Tired on hearing people whining about the lack of women on country radio? Perhaps it’s because despite all of the protestations and constant focus on the issue, it still is a huge lingering problem that continues to get worse instead of better. And now Miranda Lambert, who has spoken out about the issue before, is getting hopping mad about it and is more willing than every to spark a fire in the press.

It’s B.S., straight up!” Miranda told Redbook recently, while making sure folks understood this just wasn’t all about her. “Carrie Underwood still struggles, and that just blows my mind because she’s got a million hits and she’s Carrie Freakin’ Underwood. I tell them at the radio stations, ‘Just play one of us; it doesn’t have to be me. Then we all win.’ I’ll fight for it until I can’t no more.”

Right now on the country radio charts, there are only four solo women represented, and the sole solo woman in the Top 10 is Carly Pearce with “Every Little Thing” at #6—a song currently benefiting from iHeartMedia’s “On The Verge” program which inflates spin numbers for a specific song. Maren Morris is the only other woman in the Top 20 with “I Could Use A Love Song.” Miranda Lambert’s “Tin Man” written with Jack Ingram and Jon Randall has been suffering all year to gain serious traction on the charts, and currently sits at #24—which is a peak for the song. Miranda’s previous single “We Should Be Friends” stalled at #26, despite Miranda’s most recent record The Weight of These Wings selling through well and being certified platinum by the RIAA.

Recently there has been some concern over where the women on pop radio are going as well, but where pop’s female representation (or lack thereof) is cyclical, country’s is more systemic. There has never been a moment in recent history where women have even received a quarter of the representation on country radio. Many wonder when people will stop complaining about the issue, but perhaps they should wonder when it will be solved so people stop complaining about it.

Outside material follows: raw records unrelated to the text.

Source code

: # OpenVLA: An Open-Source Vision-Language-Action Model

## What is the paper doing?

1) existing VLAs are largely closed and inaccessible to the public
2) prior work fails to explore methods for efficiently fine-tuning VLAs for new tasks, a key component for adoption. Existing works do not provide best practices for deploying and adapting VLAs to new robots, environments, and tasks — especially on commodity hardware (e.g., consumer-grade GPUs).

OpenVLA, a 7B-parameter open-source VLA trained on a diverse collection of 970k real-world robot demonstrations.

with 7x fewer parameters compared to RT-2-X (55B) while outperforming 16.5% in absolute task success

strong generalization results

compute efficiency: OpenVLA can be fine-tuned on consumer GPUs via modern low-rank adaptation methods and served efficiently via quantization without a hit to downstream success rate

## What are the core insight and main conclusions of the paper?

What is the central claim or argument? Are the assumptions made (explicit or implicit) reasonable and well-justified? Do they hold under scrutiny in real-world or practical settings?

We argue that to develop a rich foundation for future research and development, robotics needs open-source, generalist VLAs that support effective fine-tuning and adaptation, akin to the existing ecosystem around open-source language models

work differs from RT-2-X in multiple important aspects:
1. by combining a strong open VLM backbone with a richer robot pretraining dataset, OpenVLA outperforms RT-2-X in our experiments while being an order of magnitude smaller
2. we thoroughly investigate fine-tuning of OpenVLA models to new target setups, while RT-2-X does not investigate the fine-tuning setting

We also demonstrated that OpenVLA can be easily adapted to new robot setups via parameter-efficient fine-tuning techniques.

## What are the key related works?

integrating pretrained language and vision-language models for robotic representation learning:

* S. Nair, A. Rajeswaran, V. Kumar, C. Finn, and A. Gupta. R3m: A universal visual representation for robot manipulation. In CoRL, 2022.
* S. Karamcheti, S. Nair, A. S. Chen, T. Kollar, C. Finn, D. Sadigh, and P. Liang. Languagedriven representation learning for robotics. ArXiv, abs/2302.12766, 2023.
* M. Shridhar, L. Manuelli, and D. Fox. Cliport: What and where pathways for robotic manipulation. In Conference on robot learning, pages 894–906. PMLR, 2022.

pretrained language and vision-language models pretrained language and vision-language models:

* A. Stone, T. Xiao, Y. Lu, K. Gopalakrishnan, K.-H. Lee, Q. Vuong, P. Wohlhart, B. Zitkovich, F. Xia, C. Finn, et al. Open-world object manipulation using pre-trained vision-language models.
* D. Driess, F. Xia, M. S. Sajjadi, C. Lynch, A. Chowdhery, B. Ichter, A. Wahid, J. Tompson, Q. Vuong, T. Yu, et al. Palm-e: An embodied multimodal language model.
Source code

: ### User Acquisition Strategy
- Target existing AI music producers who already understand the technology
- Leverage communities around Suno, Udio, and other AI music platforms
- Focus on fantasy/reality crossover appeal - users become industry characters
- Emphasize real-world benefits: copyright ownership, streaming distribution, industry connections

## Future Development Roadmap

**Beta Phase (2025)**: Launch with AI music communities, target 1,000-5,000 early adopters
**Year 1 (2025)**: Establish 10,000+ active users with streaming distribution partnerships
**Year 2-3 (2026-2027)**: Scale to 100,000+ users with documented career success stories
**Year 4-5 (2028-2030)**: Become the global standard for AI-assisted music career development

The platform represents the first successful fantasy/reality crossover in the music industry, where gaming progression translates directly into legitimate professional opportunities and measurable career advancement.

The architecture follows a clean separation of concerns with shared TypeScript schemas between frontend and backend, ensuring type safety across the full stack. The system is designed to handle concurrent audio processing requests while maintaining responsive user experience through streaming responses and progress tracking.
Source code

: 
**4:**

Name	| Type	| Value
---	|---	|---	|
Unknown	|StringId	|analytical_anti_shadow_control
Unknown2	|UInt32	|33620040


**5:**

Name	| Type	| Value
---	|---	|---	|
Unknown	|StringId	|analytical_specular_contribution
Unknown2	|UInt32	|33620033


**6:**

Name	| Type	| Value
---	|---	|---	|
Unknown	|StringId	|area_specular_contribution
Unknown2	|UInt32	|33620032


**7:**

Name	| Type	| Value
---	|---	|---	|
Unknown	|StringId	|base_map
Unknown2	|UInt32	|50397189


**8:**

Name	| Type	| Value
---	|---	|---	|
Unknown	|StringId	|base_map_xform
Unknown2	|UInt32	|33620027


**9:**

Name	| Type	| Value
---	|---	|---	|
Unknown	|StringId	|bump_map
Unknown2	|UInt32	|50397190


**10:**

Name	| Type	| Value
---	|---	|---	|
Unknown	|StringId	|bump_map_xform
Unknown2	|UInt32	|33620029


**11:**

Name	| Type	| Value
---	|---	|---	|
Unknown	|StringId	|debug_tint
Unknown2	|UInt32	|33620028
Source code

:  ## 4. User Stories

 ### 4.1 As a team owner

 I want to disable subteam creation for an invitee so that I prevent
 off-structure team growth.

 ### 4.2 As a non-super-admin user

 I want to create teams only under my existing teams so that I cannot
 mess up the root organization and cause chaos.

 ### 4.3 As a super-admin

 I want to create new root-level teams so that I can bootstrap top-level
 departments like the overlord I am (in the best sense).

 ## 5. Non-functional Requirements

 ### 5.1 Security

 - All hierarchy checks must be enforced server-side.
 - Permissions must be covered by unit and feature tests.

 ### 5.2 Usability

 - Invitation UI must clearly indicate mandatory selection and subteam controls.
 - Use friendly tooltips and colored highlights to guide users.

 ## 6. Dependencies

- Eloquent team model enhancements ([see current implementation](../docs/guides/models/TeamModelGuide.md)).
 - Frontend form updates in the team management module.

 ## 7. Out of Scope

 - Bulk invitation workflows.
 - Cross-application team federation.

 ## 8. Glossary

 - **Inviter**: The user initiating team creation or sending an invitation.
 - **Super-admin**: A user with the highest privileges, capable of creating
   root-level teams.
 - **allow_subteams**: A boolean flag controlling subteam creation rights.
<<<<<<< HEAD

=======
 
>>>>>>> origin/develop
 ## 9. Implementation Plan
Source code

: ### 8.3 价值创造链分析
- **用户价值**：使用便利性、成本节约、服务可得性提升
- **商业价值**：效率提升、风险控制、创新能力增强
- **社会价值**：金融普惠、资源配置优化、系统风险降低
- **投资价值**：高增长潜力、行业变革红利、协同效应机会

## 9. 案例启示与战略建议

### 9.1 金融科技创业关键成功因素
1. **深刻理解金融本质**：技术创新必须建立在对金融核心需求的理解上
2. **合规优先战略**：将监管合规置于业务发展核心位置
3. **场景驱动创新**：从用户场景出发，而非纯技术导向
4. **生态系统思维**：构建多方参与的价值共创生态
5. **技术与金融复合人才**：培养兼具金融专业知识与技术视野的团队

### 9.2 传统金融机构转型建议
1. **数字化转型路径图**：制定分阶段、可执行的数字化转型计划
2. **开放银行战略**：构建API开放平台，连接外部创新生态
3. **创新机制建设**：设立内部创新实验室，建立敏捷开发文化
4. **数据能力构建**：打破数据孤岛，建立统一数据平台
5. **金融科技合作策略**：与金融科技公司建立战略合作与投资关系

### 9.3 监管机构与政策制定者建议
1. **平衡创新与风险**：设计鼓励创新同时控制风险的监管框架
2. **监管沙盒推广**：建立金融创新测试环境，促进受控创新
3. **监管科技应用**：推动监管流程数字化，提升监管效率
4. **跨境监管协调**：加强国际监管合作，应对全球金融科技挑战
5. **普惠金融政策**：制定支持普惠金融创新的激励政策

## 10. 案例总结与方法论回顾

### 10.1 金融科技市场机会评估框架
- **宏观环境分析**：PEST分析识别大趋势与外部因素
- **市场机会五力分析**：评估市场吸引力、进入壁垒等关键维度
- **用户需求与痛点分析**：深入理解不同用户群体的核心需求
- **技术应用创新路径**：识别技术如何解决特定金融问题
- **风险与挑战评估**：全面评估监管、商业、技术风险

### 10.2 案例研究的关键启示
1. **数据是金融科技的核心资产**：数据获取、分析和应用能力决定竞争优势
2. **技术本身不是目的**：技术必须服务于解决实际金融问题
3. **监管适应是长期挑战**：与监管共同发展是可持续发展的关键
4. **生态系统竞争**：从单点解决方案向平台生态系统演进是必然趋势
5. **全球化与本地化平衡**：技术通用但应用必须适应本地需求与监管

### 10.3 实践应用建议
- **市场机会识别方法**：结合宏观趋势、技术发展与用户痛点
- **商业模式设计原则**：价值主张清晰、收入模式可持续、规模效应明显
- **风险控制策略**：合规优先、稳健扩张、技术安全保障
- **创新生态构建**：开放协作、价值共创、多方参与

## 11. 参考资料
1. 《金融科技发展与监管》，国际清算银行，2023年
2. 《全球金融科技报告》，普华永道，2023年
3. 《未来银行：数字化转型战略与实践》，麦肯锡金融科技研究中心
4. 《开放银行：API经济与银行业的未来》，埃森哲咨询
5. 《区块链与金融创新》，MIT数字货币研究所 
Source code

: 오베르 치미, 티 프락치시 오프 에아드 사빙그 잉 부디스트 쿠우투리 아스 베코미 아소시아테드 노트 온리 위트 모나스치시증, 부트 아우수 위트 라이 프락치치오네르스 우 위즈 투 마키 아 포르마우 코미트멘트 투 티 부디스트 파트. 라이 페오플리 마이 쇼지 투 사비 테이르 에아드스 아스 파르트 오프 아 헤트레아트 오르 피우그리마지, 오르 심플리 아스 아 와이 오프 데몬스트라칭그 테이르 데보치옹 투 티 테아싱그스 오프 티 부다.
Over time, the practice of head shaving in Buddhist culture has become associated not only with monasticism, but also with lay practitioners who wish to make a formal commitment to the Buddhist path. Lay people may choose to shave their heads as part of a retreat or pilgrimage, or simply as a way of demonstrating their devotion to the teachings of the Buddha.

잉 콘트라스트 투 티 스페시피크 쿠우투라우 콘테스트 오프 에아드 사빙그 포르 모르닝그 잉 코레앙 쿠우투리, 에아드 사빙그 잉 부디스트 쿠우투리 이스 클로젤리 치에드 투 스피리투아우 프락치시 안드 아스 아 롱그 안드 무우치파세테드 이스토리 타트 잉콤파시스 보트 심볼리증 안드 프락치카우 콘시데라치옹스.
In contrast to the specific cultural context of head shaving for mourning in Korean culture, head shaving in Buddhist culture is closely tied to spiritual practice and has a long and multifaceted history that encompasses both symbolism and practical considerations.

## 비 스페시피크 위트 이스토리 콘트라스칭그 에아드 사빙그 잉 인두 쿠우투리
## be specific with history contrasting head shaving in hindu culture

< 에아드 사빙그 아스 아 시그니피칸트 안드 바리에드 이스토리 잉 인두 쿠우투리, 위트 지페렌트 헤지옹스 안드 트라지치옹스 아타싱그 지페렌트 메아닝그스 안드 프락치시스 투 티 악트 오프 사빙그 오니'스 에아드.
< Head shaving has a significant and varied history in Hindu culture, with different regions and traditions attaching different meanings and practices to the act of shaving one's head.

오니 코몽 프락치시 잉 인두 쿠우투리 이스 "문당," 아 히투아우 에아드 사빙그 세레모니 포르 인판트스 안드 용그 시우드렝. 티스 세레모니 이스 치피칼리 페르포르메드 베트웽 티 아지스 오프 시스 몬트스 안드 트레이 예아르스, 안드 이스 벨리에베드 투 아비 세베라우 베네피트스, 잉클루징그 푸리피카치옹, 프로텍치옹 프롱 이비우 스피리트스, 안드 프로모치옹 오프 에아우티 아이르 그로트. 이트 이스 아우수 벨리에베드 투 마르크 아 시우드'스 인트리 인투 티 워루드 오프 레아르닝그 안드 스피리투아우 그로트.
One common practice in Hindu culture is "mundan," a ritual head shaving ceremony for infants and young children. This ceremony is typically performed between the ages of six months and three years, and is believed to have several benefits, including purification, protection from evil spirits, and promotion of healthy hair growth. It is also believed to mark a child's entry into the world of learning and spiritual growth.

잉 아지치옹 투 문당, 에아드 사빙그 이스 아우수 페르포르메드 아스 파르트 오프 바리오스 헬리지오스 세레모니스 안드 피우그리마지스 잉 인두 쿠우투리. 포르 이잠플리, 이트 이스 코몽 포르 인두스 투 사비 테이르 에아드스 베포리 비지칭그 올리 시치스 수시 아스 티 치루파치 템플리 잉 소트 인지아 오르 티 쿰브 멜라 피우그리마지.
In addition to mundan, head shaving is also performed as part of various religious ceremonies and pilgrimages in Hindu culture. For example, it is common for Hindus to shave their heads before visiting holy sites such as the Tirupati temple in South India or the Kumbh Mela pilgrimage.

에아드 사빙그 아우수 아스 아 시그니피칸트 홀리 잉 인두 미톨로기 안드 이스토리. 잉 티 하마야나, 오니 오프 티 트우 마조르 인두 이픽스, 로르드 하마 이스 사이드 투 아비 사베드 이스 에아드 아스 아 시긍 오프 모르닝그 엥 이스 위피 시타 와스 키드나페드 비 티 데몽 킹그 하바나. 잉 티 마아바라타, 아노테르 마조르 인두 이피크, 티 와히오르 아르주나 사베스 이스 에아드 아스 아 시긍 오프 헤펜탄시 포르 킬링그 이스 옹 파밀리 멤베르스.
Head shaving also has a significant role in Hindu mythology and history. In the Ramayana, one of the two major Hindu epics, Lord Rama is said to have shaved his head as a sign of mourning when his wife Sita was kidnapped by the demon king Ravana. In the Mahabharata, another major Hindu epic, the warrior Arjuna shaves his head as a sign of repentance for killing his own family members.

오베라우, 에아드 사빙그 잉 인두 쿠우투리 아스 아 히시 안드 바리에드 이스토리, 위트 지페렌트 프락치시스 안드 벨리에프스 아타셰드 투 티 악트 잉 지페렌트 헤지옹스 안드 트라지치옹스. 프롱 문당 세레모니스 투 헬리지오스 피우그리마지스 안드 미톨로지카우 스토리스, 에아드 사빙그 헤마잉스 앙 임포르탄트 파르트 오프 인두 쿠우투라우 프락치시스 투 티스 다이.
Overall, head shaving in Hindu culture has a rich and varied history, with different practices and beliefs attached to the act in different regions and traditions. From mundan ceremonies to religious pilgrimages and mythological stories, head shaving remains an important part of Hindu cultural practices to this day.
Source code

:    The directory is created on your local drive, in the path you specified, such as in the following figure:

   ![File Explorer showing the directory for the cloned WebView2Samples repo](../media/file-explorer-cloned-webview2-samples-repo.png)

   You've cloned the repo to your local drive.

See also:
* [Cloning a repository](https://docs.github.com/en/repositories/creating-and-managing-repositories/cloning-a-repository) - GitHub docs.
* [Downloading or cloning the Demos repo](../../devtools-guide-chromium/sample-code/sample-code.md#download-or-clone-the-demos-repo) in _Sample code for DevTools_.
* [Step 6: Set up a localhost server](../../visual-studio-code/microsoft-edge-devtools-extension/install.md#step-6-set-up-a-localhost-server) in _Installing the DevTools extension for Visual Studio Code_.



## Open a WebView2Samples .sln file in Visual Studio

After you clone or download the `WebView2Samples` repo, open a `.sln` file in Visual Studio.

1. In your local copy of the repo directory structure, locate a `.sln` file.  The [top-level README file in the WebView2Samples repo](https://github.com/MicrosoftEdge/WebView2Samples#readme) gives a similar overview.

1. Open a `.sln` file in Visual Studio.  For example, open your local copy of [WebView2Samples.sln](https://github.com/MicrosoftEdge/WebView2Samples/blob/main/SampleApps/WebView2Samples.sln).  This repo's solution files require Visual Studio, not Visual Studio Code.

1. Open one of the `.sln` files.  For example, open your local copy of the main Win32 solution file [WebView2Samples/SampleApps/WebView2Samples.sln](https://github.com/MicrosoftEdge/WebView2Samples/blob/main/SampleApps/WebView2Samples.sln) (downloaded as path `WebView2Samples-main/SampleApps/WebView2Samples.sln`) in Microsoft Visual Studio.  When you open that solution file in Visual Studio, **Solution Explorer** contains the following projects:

Women artists have spoken up about it, and sometimes it seems like the media is obsessed with it. But until the powers that be on radio start to listen, or maybe the male artists that continue to benefit from the skewed numbers start to speak up as well, a semblance of equalization returning to country radio will be more of a dream than a reality. And this isn’t just about gender. It happens to be that if you had more women on country radio, you would also experience an elevated level of quality since it’s often the women leading the way when comes to the degree of substance and country you get from “country” songs in the mainstream.